Let $\Bbb C$ be the field of Complex numbers and $\Bbb C^*$ be the group of non zero Complex numbers under multiplication. Then every proper subgroup of $\Bbb C^*$ is cyclic. Is it correct statement?
I know that every finite subgroup of $\Bbb C^*$ is cyclic. But I am doubtful about above statement. Please clarify my doubt. If $\Bbb C^*$ has infinite proper subgroup then it will not be cyclic. But I don't have any example. Please correct me if I am wrong.

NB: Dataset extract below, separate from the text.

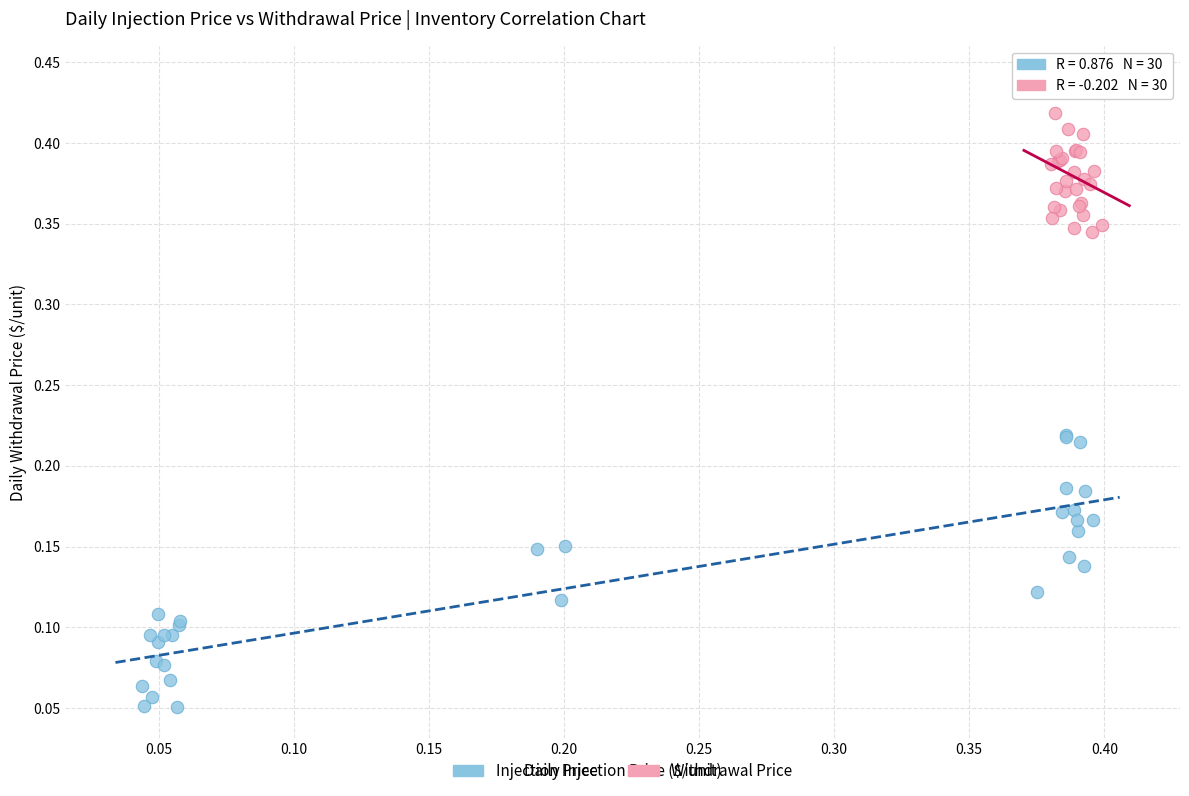

What are all the series names shown in the legend?

Injection Price, Withdrawal Price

No. Let $\mathbb{R}^{\ast}$ be the subgroup of nonzero real number under multiplication. This subgroup is not cyclic because it is uncountable.
Like pisco125's answer, the subgroup $\{z \in \mathbb{C} \ : \ |z| = 1 \}$ cannot be cyclic since it's uncountable. But there's even a countable subgroup of this subgroup that is not cyclic.

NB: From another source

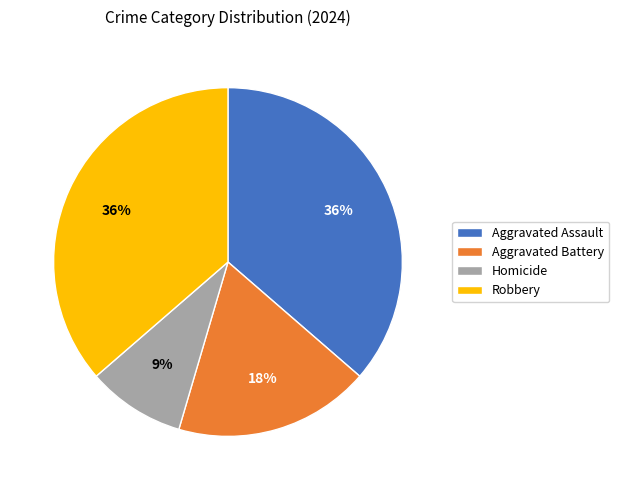

Which slice is the smallest?

Homicide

Consider $H = \{z \in \mathbb{C} \ : \ |z| = 1 \text{ and } z^n = 1 \text{ for some }n \in \mathbb{Z}^+\}$. One can verify this is indeed a subgroup: if $w_1^k = 1$ and $w_2^m = 1$, then $(w_1w_2)^{km} = 1$. Checking for inverses is similarly easy.

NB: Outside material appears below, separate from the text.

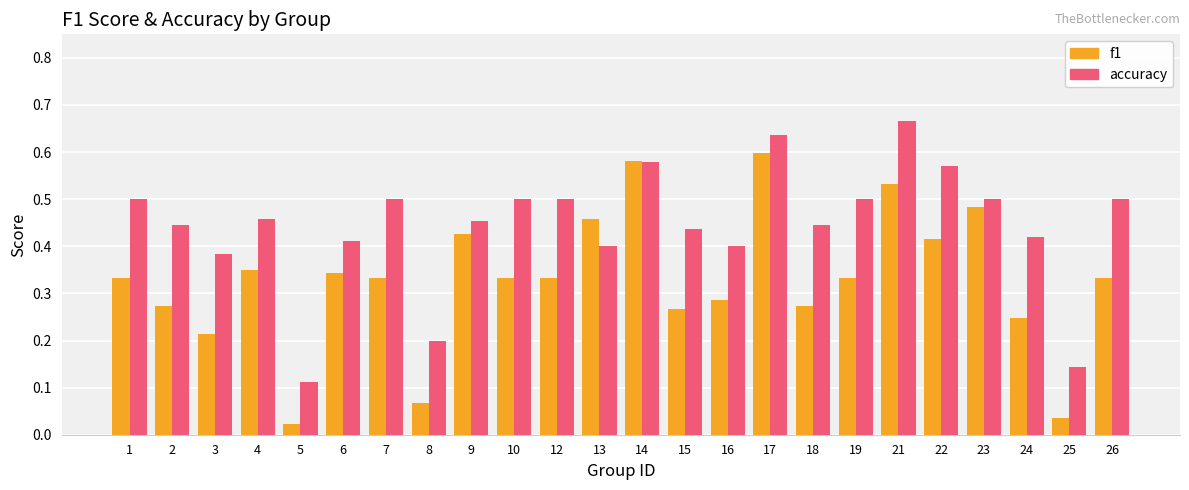

Is it true that f1 equals 0.4 at 22?

True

However, no $w \in H$ can generate. For any $w \in H$, we'll have $w^n = 1$ for some $n \implies w$ can only generate $n$ distinct elements of $H$.
Others have already given the easiest examples of noncyclic subgroups of $\mathbb{C}^{\times}$.
In fact, by "polar coordinates" we have
$\mathbb{C}^{\times} \cong \mathbb{R}^{>0} \times S^1$
Each of $\mathbb{R}^{> 0}$ and $S^1$ are uncountable, hence very far from cyclic.
The point of my answer is to record my first thought upon seeing the question:
Surely every commutative group in which all proper subgroups are cyclic must be countable.
A little checking confirms that this is true. In the paper
Xu, Maoqian(PRC-GDUT-TM) Groups whose proper subgroups are Baer groups. (English summary) A Chinese summary appears in Acta Math. Sinica 40 (1997), no. 1, 154. Acta Math. Sinica (N.S.) 12 (1996), no. 1, 10–17.
(it is freely available online, though I couldn't find a link that works directly)
I found
Lemma 2.1: A commutative group in which every pair of proper subgroups generates a proper subgroup is either a cyclic $p$-group or a quasi-cyclic group -- a.k.a. a Prüfer $p$-group.
Thus in an uncountable commutative group $G$, there is a proper uncountable subgroup -- otherwise every pair of proper subgroups would be countable, thus generate a countable, hence proper subgroup, and $G$ would be a cyclic $p$-group (finite) or a quasi-cyclic group (countably infinite).
However the proof given there refers to Robinson's GTM on group theory (okay) and a 1964 paper of Newman and Wiegold (less okay). I wonder if there is a self-contained, elementary derivation. Note though that it is also tempting to believe that any uncountable group has a proper uncountable subgroup. This was disproved by Shelah: see here.
No, not every proper subgroup of $\Bbb C$ is cyclic. For example, consider the complex numbers with rational real/complex parts, i.e. $G = \{x + iy : (x,y) \in \Bbb Q^2 \setminus \{(0,0)\}\}$.
In fact, $\Bbb C^*$ does have infinite cyclic subgroups. For instance, consider $\{2^n : n \in \Bbb Z\}$.